John Horse continued his services in helping to relocate the Indians. He helped General Walker K. Armistead, who had replaced Taylor as Florida Commander, to continue Taylor’s plan to bring a few chiefs back from the West to induce the remainder of the Florida Indian population to emigrate. Hundreds of blacks were removed from Florida and taken west with the Seminoles, mostly at the end of the Second Seminole War in 1842. Some Florida blacks became famed Buffalo Soldiers, joining the American Army as scouts, hunters, and fighters in the effort to control the belligerent Indians of the Great Plains.
By 1842, John Horse’s duties were becoming fewer and fewer. He left Florida on July 14, 1842, as a free man. He and other Black Seminoles lived in Indian Territory in Oklahoma, Texas, and Mexico. He became a prime spokesman for the cause of obtaining land in the West for the Black Seminoles.
On August 10, 1882, his quest finally ended. He died in a hospital in Mexico City, most likely of pneumonia. He had been visiting the President of Mexico in an attempt to convince him to allow several Black Seminoles to remain on the Mexican land they had settled. John Horse’s efforts were not fruitless. In March, 1884, the blacks and the Indians who had so earnestly sought their own land were allowed to remain in the settlement of Nacimiento in Mexico.

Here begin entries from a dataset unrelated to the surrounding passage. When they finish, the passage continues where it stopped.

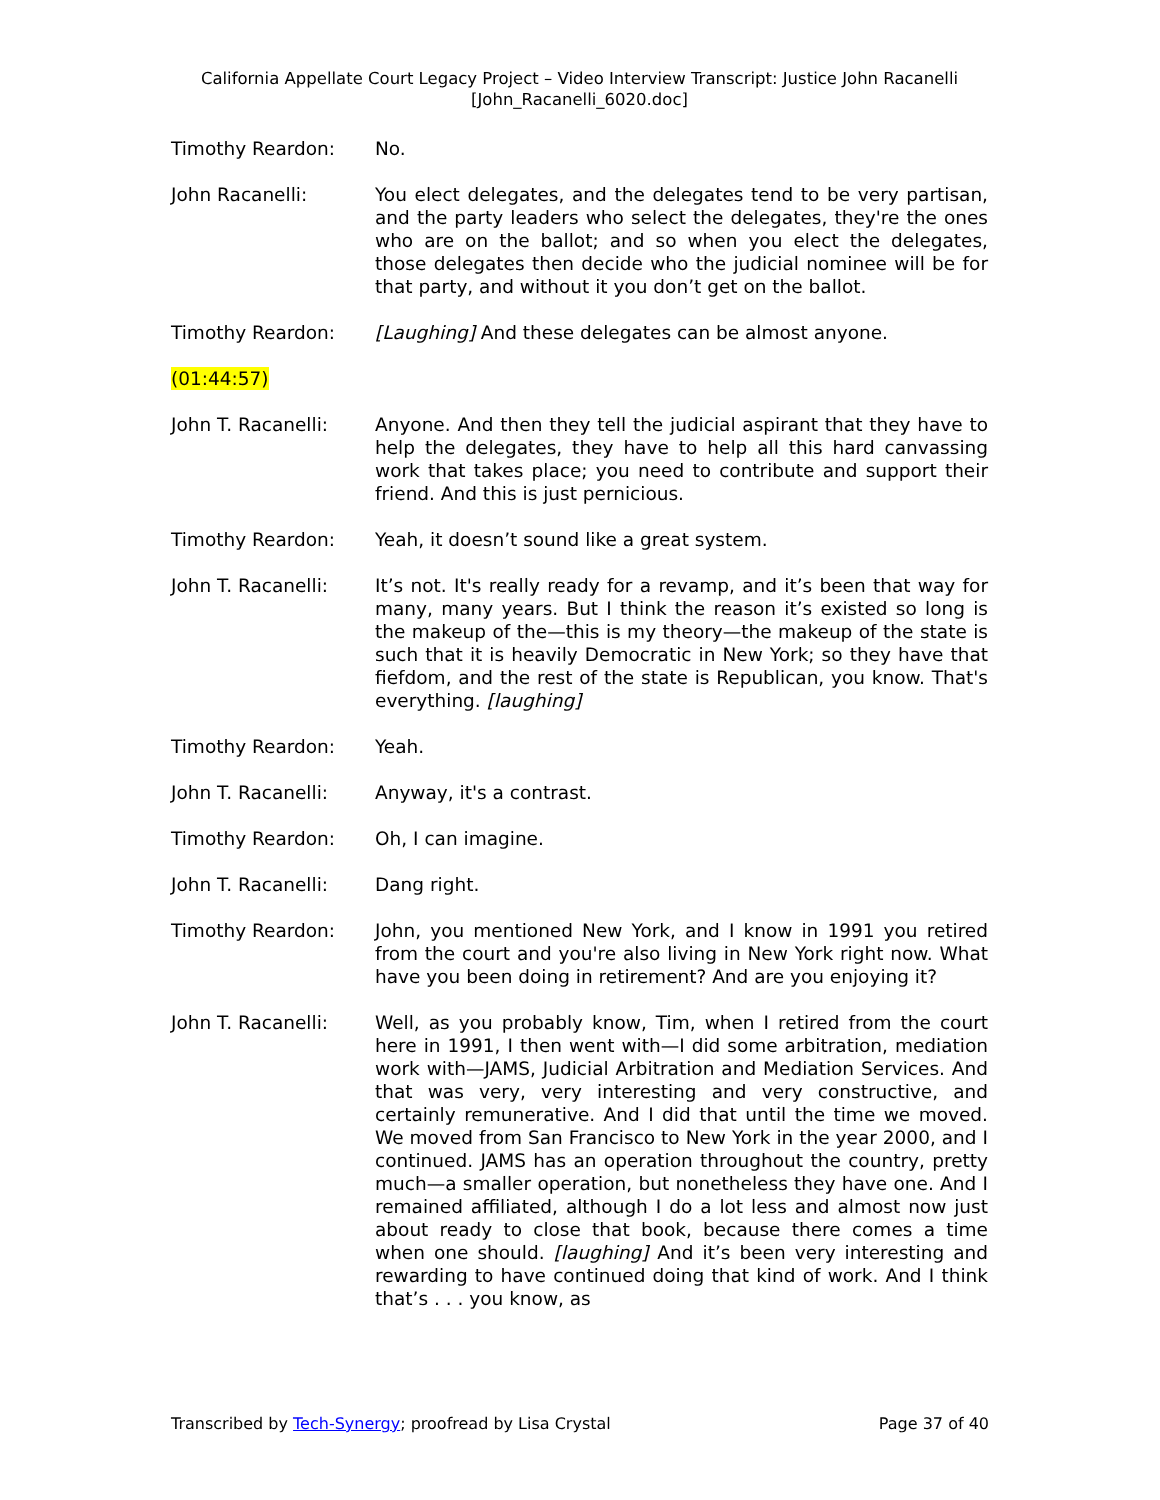California Appellate Court Legacy Project – Video Interview Transcript: Justice John Racanelli
[John_Racanelli_6020.doc]
Timothy Reardon: No.
John Racanelli: You elect delegates, and the delegates tend to be very partisan, and the party leaders who select the delegates, they're the ones who are on the ballot; and so when you elect the delegates, those delegates then decide who the judicial nominee will be for that party, and without it you don’t get on the ballot.
Timothy Reardon: [Laughing] And these delegates can be almost anyone.
(01:44:57)
John T. Racanelli: Anyone. And then they tell the judicial aspirant that they have to help the delegates, they have to help all this hard canvassing work that takes place; you need to contribute and support their friend. And this is just pernicious.
Timothy Reardon: Yeah, it doesn’t sound like a great system.
John T. Racanelli: It’s not. It's really ready for a revamp, and it’s been that way for many, many years. But I think the reason it’s existed so long is the makeup of the—this is my theory—the makeup of the state is such that it is heavily Democratic in New York; so they have that fiefdom, and the rest of the state is Republican, you know. That's everything. [laughing]
Timothy Reardon: Yeah.
John T. Racanelli: Anyway, it's a contrast.
Timothy Reardon: Oh, I can imagine.
John T. Racanelli: Dang right.
Timothy Reardon: John, you mentioned New York, and I know in 1991 you retired from the court and you're also living in New York right now. What have you been doing in retirement? And are you enjoying it?
John T. Racanelli: Well, as you probably know, Tim, when I retired from the court here in 1991, I then went with—I did some arbitration, mediation work with—JAMS, Judicial Arbitration and Mediation Services. And that was very, very interesting and very constructive, and certainly remunerative. And I did that until the time we moved. We moved from San Francisco to New York in the year 2000, and I continued. JAMS has an operation throughout the country, pretty much—a smaller operation, but nonetheless they have one. And I remained affiliated, although I do a lot less and almost now just about ready to close that book, because there comes a time when one should. [laughing] And it’s been very interesting and rewarding to have continued doing that kind of work. And I think that’s . . . you know, as
Transcribed by Tech-Synergy; proofread by Lisa Crystal Page 37 of 40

The Seminole wars had been costly for the new country in lives and money. On May 8, 1858, the United States declared that the Third Seminole War (1855 to 1858) had ended. About 200 Seminoles remained in Florida by that time. A few Black Seminoles also remained. Those remaining in Florida moved even farther south on the peninsula, ending up in the Everglades and Big Cypress regions. Their descendants still live there today, west of Miami where they have remained isolated for decades.

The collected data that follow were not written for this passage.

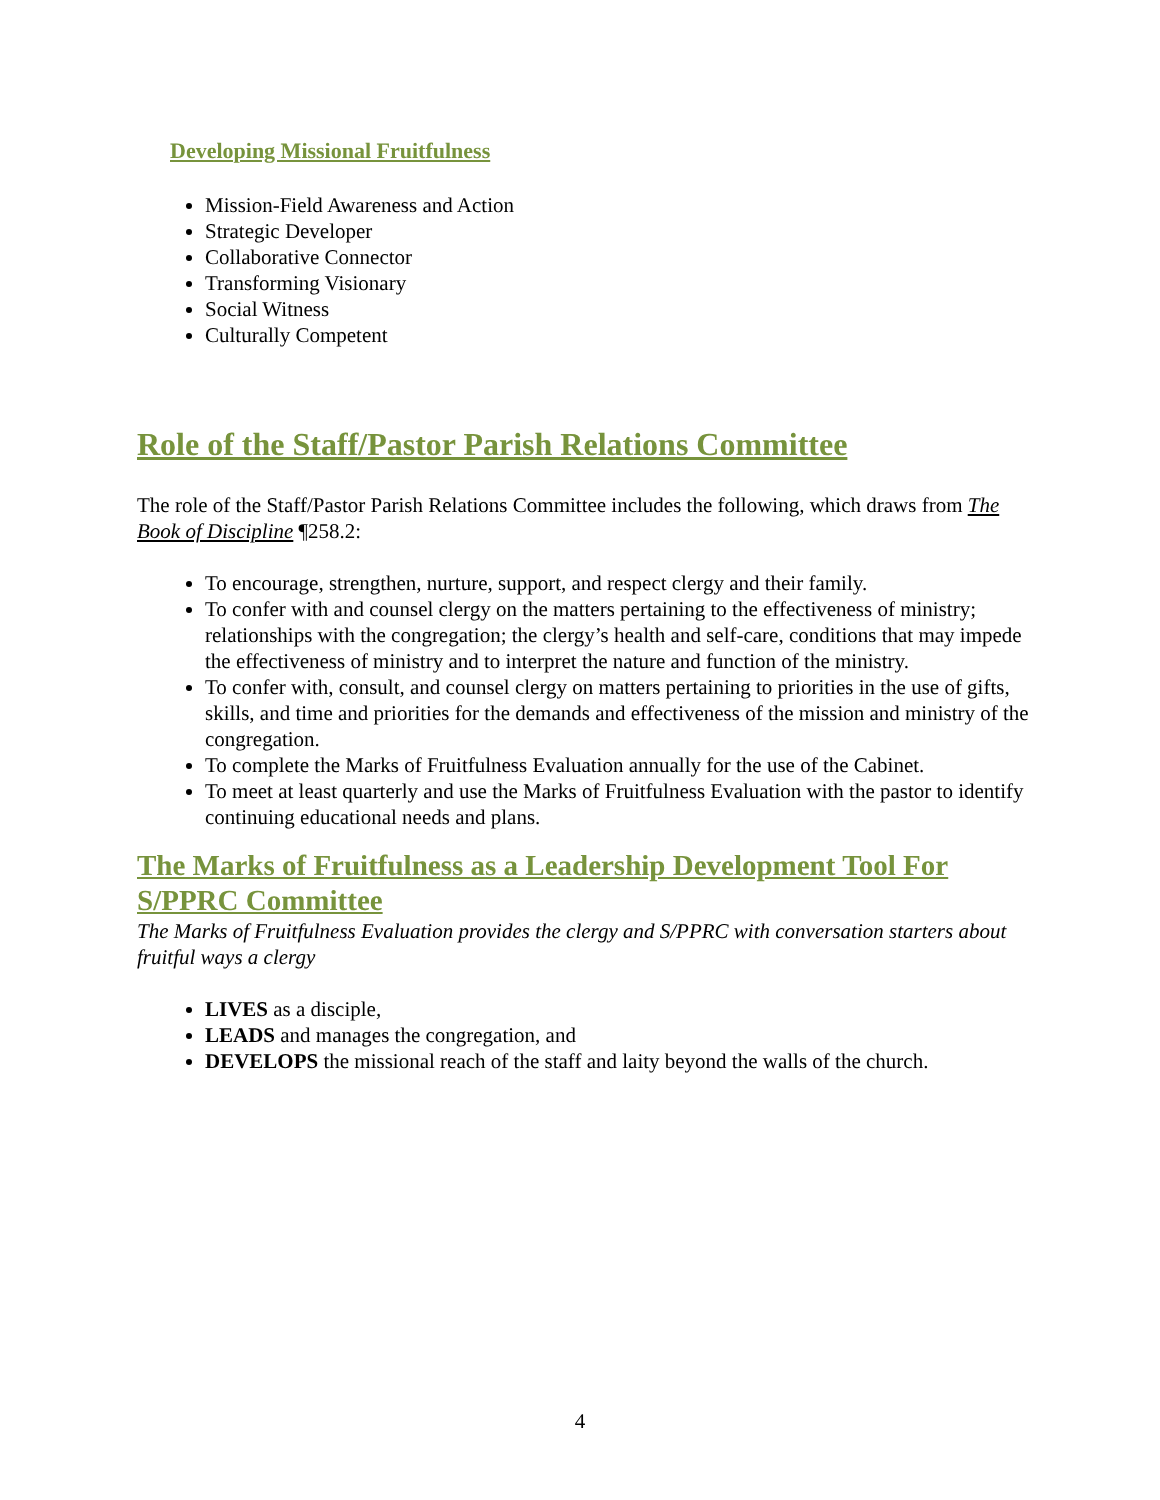Developing Missional Fruitfulness
Mission-Field Awareness and Action
Strategic Developer
Collaborative Connector
Transforming Visionary
Social Witness
Culturally Competent
Role of the Staff/Pastor Parish Relations Committee
The role of the Staff/Pastor Parish Relations Committee includes the following, which draws from The Book of Discipline ¶258.2:
To encourage, strengthen, nurture, support, and respect clergy and their family.
To confer with and counsel clergy on the matters pertaining to the effectiveness of ministry; relationships with the congregation; the clergy’s health and self-care, conditions that may impede the effectiveness of ministry and to interpret the nature and function of the ministry.
To confer with, consult, and counsel clergy on matters pertaining to priorities in the use of gifts, skills, and time and priorities for the demands and effectiveness of the mission and ministry of the congregation.
To complete the Marks of Fruitfulness Evaluation annually for the use of the Cabinet.
To meet at least quarterly and use the Marks of Fruitfulness Evaluation with the pastor to identify continuing educational needs and plans.
The Marks of Fruitfulness as a Leadership Development Tool For S/PPRC Committee
The Marks of Fruitfulness Evaluation provides the clergy and S/PPRC with conversation starters about fruitful ways a clergy
LIVES as a disciple,
LEADS and manages the congregation, and
DEVELOPS the missional reach of the staff and laity beyond the walls of the church.
4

In 1957, the Seminole Tribe of Florida was officially recognized by the U.S. government. Occasionally, there are Black Seminole reunions held in south Florida. Usually Black Seminole envoys from the West attend a reunion of Black Seminoles held about every two years in Palm Beach County near Jupiter.

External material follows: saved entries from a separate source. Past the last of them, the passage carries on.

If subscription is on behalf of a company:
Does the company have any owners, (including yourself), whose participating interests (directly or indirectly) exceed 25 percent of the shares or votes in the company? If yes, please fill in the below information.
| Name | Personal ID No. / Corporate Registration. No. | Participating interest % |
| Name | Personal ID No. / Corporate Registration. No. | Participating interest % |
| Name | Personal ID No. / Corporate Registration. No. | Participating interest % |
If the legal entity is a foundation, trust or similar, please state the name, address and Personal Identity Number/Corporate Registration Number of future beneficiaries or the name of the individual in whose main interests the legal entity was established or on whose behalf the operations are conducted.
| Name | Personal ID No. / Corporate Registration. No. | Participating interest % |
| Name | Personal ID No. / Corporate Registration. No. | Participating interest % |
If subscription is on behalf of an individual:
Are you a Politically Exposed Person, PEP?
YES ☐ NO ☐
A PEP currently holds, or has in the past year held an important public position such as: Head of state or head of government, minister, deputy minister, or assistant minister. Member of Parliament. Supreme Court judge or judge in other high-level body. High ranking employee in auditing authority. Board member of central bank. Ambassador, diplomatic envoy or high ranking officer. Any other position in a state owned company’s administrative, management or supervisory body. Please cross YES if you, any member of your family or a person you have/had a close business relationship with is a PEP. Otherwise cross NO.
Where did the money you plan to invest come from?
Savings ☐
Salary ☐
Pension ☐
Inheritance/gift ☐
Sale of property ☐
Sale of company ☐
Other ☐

In the end, the alliance between blacks and Seminoles resulted in a measure of intermarriage, or at least inter-breeding, and ultimately the presence of racially mixed descendants among the Seminoles today. Old ties between blacks and Seminoles is common knowledge among the Seminoles. “‘We had a lot of blacks that spoke well in the Creek language, my mother used to say’, explained Mabel Jumper in an interview in 1990. ‘The colored people spoke the Indian language and they spoke English, so they would tell the Indians what the white people were doing,’ Jumper said.
She noted that her great-great grandfather owned and kept slaves in the typical Seminole way. Intermarriage between blacks and Seminoles was not encouraged since Seminoles generally looked upon blacks as being inferior to themselves. Still, Indians interviewed for this work could describe Indian children within their various family groups today who are dark-skinned and have ‘nappy hair’ as living testimony to the Seminole-black alliance.”